__EXTRACTED TEXT__
+ + + +

Solved: Re: Selecting Duplicate Rows in a Data Table

Report Inappropriate Content · Nov 15, 2010 05:42 AM

I'm sure this must have been tackled before but I can't find it on the forum so apologies if the answer is blindingly obvious.

I have a large data table that I know contains duplicate rows. What I want to do is to easily select these duplicates and either delete or exclude from further analysis. Is there a script that can do this in v8 & v9 of JMP?

ms · Nov 15, 2010 11:24 AM

If entire rows are identical for duplicates then you can use the summary command from the tables command. Add all columns to the "Group" box and press ok.

This should give you a table without duplicates. The only differences is that the table contains a new column "N Rows" and that the sorting might have changed.

Under the red triangle at "Source" in the left panel you can choose to copy the script and paste it in a new script window if you want to repeat this with other tables (with the same set of columns).

To get rid of the N Rows column you can add the line

Current data table() << Delete Column(N Rows)

to the script.

View solution in original post

pmroz · Nov 15, 2010 10:11 AM

There are several ways, but they depend on your data. How do you know that a row is a duplicate? I.e. if a row is a duplicate, are all its column values the same as another row?

Is there one column value (like a key or index) you could use to detect duplicates? Or do you need to look at the entire row?

Give us some more to go on...

Regards,
Peter

pmroz · Jan 4, 2017 9:37 AM

A quick search revealed this thread:

https://community.jmp.com/t5/Discussions/find-and-drop-duplicate-rows/m-p/370#M370

Basically you can use the summary command to produce a table free of duplicates.

Regards,
Peter

Report Inappropriate Content · Jan 4, 2017 9:30 AM

Peter,
apologies for the lack of clarity in the post.
In the example I'm looking at I have 51 rows and 19 columns of both character and numeric data, I'm classing it a duplicate when all of the column values are the same as another row (numeric or character).

I know nothing about the JSL so I tried to just copy & paste into a new script and came up with multiple messages basically saying it doesn't work. Could someone help getting it into the right format?

Script from previous link

dt << CurrentDataTable;
TotalRows = NRows(dt);
eqFlag = 1;
deleteFlag = 0;
 
For(i=1, i<TotalRows,i++,
For(k =1, k <=9,k++,
If(Column(dt,k)sqbrack i sqbrack !=Column(dt,k)[TotalRows]

ms · Nov 15, 2010 11:24 AM

If entire rows are identical for duplicates then you can use the summary command from the tables command. Add all columns to the "Group" box and press ok.

+ + + +

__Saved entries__
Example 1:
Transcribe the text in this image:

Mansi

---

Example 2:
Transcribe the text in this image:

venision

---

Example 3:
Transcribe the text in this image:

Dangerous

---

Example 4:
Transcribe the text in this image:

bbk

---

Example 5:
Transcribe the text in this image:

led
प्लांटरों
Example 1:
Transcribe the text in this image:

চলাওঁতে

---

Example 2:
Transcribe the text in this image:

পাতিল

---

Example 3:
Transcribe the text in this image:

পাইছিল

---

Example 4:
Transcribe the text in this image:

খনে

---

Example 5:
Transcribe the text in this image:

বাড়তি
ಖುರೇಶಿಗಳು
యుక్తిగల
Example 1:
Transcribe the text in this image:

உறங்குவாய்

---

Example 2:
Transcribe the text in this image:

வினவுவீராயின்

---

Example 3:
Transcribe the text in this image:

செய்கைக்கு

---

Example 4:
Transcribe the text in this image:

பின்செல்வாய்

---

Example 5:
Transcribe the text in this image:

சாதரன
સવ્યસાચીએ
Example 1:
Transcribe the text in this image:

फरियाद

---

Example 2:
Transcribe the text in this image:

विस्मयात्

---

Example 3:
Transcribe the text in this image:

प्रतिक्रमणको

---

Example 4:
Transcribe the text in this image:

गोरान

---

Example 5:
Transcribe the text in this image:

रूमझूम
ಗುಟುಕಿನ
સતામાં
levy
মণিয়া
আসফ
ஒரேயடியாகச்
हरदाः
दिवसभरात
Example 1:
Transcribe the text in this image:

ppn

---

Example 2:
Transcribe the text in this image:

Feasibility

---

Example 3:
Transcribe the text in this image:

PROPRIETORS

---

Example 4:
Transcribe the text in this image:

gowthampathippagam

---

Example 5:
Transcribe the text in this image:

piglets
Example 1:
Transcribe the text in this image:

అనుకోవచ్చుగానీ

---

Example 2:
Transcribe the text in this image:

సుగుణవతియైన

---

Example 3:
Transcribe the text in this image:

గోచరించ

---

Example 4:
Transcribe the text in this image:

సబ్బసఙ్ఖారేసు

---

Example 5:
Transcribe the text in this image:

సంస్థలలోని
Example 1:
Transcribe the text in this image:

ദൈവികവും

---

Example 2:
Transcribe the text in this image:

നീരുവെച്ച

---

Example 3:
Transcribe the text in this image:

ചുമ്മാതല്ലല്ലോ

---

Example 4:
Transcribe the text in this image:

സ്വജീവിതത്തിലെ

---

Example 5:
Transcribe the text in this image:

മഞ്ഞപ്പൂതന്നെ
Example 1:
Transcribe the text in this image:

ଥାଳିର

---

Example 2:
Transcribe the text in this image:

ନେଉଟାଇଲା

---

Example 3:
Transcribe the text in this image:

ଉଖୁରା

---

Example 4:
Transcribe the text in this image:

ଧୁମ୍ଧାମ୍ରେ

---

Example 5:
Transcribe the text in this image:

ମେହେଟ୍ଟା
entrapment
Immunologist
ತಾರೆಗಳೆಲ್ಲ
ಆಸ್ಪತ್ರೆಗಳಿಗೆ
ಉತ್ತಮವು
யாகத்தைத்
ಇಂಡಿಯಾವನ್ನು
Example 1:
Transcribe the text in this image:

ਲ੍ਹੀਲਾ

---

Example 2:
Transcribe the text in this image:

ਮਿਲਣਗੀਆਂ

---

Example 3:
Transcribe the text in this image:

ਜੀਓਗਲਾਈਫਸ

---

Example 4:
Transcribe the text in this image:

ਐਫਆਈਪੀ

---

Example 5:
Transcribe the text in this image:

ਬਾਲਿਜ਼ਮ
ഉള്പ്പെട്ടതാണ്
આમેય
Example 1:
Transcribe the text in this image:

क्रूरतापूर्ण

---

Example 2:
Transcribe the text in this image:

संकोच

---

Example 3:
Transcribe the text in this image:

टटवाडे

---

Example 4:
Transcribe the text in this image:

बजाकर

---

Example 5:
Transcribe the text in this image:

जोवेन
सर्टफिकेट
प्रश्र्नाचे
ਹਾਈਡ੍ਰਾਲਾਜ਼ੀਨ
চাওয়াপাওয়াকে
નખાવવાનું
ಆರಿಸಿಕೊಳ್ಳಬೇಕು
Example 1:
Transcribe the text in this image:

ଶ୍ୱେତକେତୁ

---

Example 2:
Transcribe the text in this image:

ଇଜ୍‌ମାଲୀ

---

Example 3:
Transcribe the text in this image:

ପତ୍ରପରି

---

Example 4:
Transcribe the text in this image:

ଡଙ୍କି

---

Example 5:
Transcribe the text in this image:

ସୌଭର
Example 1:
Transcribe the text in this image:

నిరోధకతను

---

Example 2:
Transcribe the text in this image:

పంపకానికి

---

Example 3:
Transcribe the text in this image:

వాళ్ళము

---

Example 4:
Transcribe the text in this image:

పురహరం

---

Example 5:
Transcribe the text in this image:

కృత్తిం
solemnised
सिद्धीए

+ + + +

__THINGS TO DO__
**1)** Render this sentence from the forum thread on duplicate rows in Spanish: "I have a large data table that I know contains duplicate rows."
**2)** Pull out the passage of the forum thread on duplicate rows starting at "This should give" and ending at "Delete Column(N Rows)", copying it word for word.
**3)** Please continue the forum thread on duplicate rows, picking up after its final sentence.
The material isn't needed for anything here.

__RESPONSES FOR EACH TASK__
**1)** Tengo una tabla de datos grande que sé que contiene filas duplicadas.

**2)**
This should give you a table without duplicates. The only differences is that the table contains a new column "N Rows" and that the sorting might have changed.

Under the red triangle at "Source" in the left panel you can choose to copy the script and paste it in a new script window if you want to repeat this with other tables (with the same set of columns).

To get rid of the N Rows column you can add the line

Current data table() << Delete Column(N Rows)

**3)**
This should give you a table without duplicates. The only differences is that the table contains a new column "N Rows" and that the sorting might have changed.

Under the red triangle at "Source" in the left panel you can choose to copy the script and paste it in a new script window if you want to repeat this with other tables (with the same set of columns).

To get rid of the N Rows column you can add the line

Current data table() << Delete Column(N Rows)

to the script.

ms · Jan 4, 2017 9:31 AM

Here is a general script that does what I described above. Applies to any table as column number and names need not to be specified.

dt = Current Data Table();
dt2 = Eval(
     Parse(
          Eval(
               Expr(
                    "dt << Summary(group(" || Substitute(
                              Substitute( Char( dt << get column names() ), "}", "" ),
                         "{", ""
                    ) || "))"
               )
          )
     )
);
dt2 << delete column( Eval( N Col( dt ) + 1 ) );

The script populates Group(column1, column2,...) by deleting the curly brackets from a list of columns. Is anybody aware of a simpler, less convoluted way to use a list variable of columns as an argument in Summary() and similar functions?

If duplicates are defined by a subset of columns rather than all columns, one way would be to replace "get column names" with "get selected columns" in the above script. However, the columns must then first be manually selected in the data table, and the summary table updated with the original table to restore remaining columns.

laural · Dec 2, 2010 10:30 AM

This is the method that I use to find complete duplicates. One more thing you may want to do is to unlock the columns in the summary table.

Here is the script to do that.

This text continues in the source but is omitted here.